Word embeddings are a strategy that approaches an asymptote. Systems that are destined to low performance will perform better if you use a word embedding, but they throw away information up front that makes high performance impossible.

This is true, but I don't think you are using word embedding like most people use them.

The linear relationship between things like king/queen etc is a cute demo but not really useful or used in practice.

The real usefulness of word embeddings is that similar concepts are close to each other so they make a great representation for other models (vs something like TF-IDF). These days they have been mostly surpassed in terms of state of the art by full language models, but the point is that simple techniques like average embedding of words in sentences generalised really well to unseen data.

And if you add in subword embeddings they generalise to unseen words, too.

We could talk about how context lets language models do this even better, but I'm still back trying to persuade the OP that this isn't just memorisation and good ML models work well on unseen data!

https://arxiv.org/pdf/1805.12177.pdf

I only read the abstract.

Not sure what you think this shows, but there's a lot of reasons why the results they show don't really matter much - or at least might actually reflect an accuracy approximatly what a human would also achieve.

Their headline claim is a "1 pixel change reduces accuracy by 30%". The test process for that number is this:

We choose a random square within the original image and resize the square to be 224x224. The size and location of the square are chosen randomly according to the distribution described in (Szegedy et al., 2015). We then shift that square by one pixel diagonally to create a second image that differs from the first one by translation by a single pixel.

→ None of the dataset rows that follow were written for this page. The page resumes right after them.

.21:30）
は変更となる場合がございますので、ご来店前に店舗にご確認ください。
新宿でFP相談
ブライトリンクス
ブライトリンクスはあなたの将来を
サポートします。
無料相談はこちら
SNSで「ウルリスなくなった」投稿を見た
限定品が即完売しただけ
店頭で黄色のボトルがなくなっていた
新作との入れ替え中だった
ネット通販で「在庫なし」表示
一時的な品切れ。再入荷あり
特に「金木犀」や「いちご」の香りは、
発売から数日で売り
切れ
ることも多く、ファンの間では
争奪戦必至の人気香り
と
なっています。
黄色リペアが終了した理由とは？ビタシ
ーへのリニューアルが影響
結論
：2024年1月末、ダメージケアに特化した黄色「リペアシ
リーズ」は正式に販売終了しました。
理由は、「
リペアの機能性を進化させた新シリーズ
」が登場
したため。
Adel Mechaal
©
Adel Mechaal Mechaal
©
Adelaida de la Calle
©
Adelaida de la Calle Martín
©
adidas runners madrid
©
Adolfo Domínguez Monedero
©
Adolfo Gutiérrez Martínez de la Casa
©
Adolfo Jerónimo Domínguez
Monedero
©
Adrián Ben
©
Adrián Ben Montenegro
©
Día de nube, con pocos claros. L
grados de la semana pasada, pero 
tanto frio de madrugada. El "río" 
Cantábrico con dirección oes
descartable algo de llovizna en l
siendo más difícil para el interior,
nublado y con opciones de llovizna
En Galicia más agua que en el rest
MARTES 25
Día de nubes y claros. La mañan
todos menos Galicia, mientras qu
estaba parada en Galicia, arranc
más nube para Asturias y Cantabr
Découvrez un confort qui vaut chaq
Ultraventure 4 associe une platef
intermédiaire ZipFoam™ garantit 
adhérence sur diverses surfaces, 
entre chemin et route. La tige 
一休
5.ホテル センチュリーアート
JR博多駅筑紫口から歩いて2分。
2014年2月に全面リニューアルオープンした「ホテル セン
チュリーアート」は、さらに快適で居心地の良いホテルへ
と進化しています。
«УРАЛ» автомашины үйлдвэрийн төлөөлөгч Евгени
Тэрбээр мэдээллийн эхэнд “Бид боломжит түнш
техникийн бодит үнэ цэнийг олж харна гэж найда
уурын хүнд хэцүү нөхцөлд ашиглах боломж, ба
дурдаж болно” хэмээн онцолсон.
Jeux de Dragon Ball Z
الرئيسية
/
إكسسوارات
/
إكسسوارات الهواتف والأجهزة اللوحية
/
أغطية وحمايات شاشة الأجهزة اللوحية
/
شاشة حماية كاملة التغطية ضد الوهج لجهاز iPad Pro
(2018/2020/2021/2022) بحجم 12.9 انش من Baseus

So... they are taking a random square, downsampling to 224, moving and then predicting on that subset of the original image, and measuring the performance against the accuracy of the original prediction.

What this seems to show is that "CNNs aren't as accurate at making predictions on subsets of an image as on the whole image". This is of course to be expected, and is exactly how a human would perform.

There are a bunch of other criticisms too.

Read the ICLR (for which it was rejected) reviews: https://openreview.net/forum?id=HJxYwiC5tm

But then again, how does something like the following work?

https://twitter.com/GoogleAI/status/1293970520753369088

Any idea how it could be fooled?

What do you mean by "fooled"?

I'm very familiar with the BlazeFace and FaceMesh models (which are related to this in Google's MediaPipe framework).

They have weaknesses - they aren't designed for running upside down for example, so if they get data that is that way oriented they will tend to fail.

They aren't designed for "life" detection, so you can show printed pictures of a face and it will detected it.

But they give you confidence scores etc, so if you give it something like a caricature of a face it will return reasonable confidence numbers indicating it isn't as sure of its predictions.

Most self-driving companies use simulations to see how the model performs in unseen scenarios.
I'm sure that's tremendously helpful but isn't exactly an antidote, is it? You can't really simulate an unforeseen situation. If you can simulate it accurately - then you've foreseen it, and are thus able to account for all relevant variables. If you are randomly generating scenarios, something like fuzz testing or property testing, then I am sure you will discover bugs before they hit production, but you can't be sure you're simulating it accurately.

For example, maybe when your car is T-boned while climbing a steep hill, the suspension behaves in a way you didn't expect and which isn't replicated by your simulation. Or maybe you're sent a batch of decals with bad adhesive, and in the hot sun the begin to slip down the windshield until they end up obscuring or otherwise interfering with a sensor.

The only simulation that can account for every variable, regardless of whether you've anticipated it, is reality.